Thematically, it’s much akin to their ongoing focus on Norse mythology, as evidenced by its name, but they’re very clear that this isn’t a, as they describe it, “Marvel” version of this rich mythos. “The mythological thing has always been about symbolic value, never a cartoonish interpretation of Thor and Odin. There’s plenty of bands doing that, but we draw on other things,” expresses Sandøy. One of those on Utgard was Jungian psychology, particularly the notion of archetypes, and those themes do run somewhat onto Heimdal. The mythical figure is perhaps the most mysterious of all the Norse gods, with different interpretations painting the gatekeeper of Asgard in different ways. Crucially though, they aren’t interested in simply reliving the past.
“We all come from rural areas of Norway; I come from a tiny island off the coast and life for people there wasn’t that different from what it must have been 1000-1500 years ago.
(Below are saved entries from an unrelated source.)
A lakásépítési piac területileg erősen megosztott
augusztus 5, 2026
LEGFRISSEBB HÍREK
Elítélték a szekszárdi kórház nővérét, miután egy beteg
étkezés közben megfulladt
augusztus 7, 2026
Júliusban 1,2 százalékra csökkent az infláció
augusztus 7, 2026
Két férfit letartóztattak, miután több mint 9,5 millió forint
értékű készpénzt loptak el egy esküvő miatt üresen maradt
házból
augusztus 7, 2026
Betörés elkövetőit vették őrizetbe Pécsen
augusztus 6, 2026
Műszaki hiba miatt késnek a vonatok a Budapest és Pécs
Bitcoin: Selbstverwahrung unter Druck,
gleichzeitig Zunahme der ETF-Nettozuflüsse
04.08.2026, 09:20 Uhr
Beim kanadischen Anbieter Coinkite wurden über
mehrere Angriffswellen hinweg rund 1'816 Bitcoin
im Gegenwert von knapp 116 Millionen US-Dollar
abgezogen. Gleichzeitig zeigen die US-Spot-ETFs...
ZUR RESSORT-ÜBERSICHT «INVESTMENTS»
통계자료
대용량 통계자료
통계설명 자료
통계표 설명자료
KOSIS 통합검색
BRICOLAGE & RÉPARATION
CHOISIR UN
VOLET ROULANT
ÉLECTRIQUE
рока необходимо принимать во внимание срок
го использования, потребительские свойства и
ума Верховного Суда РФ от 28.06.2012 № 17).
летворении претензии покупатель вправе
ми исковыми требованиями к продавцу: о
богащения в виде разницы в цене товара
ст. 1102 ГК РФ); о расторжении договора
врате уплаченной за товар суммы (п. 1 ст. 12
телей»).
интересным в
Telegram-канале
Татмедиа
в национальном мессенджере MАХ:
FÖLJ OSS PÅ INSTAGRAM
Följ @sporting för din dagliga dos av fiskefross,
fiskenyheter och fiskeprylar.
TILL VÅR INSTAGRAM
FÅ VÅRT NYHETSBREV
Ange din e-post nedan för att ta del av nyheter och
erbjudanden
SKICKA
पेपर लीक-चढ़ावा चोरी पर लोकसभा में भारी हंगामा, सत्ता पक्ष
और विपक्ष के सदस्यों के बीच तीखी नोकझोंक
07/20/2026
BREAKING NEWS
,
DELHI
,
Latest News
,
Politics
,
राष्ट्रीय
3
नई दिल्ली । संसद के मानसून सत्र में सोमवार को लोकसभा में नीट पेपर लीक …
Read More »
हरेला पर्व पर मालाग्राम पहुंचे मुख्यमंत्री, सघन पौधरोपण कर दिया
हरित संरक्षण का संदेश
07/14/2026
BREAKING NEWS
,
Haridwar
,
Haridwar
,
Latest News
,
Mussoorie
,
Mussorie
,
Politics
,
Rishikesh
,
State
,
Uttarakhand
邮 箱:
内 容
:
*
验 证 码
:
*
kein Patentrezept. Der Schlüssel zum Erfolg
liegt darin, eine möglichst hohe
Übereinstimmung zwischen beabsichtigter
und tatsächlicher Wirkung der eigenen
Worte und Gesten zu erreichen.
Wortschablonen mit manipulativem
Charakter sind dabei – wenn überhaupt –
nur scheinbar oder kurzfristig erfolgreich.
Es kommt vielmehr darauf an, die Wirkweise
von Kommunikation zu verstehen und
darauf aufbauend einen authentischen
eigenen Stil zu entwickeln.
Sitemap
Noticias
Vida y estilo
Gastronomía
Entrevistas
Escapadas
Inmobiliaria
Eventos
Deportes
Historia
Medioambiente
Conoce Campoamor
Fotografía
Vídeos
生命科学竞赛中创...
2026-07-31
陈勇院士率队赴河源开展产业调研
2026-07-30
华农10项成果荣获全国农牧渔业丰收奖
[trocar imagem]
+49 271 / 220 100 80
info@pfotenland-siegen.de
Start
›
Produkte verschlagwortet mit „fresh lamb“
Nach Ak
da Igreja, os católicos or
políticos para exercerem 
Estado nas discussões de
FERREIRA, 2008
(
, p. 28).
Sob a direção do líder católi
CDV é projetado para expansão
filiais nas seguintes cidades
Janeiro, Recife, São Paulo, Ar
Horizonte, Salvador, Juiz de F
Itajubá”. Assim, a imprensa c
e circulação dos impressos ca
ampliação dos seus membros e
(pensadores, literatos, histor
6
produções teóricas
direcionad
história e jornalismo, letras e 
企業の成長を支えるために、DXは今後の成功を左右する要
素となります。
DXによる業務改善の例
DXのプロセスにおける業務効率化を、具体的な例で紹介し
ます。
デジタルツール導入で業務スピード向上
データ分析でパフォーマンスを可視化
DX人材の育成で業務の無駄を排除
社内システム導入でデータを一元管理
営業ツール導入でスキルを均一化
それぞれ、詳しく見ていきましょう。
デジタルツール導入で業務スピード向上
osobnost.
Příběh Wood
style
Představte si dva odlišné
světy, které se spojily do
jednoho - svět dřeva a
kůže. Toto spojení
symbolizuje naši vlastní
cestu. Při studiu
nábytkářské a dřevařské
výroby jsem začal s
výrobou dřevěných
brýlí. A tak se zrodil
So you get a more concrete manifestation in how you deal with nature, or what these deities represented for them.” In short, they want to explore the mythos and the psychology of those that lived in the era these beliefs were commonplace, but rather than LARPing as people of that time, they, much like their musical legacy and approach, want to take those disparate elements and update them for the modern day.
“We’ve grown up in a society that exploits nature, and we’re conditioned to accept that. Our friend Einar [Selvik, WARDRUNA] he looks at the old ways and what is relevant now,” he begins. “It’s getting more and more pressing now with climate change and people being more conscious about not ruling over the natural world.” Those interpretations colour Heimdal to make it the fascinating, mysterious journey that it is, and perhaps is another reason why ENSLAVED remain the revered band that they are, growing and learning from the past to become the blackened prog masters of today.
Heimdal is out now via Nuclear Blast Records.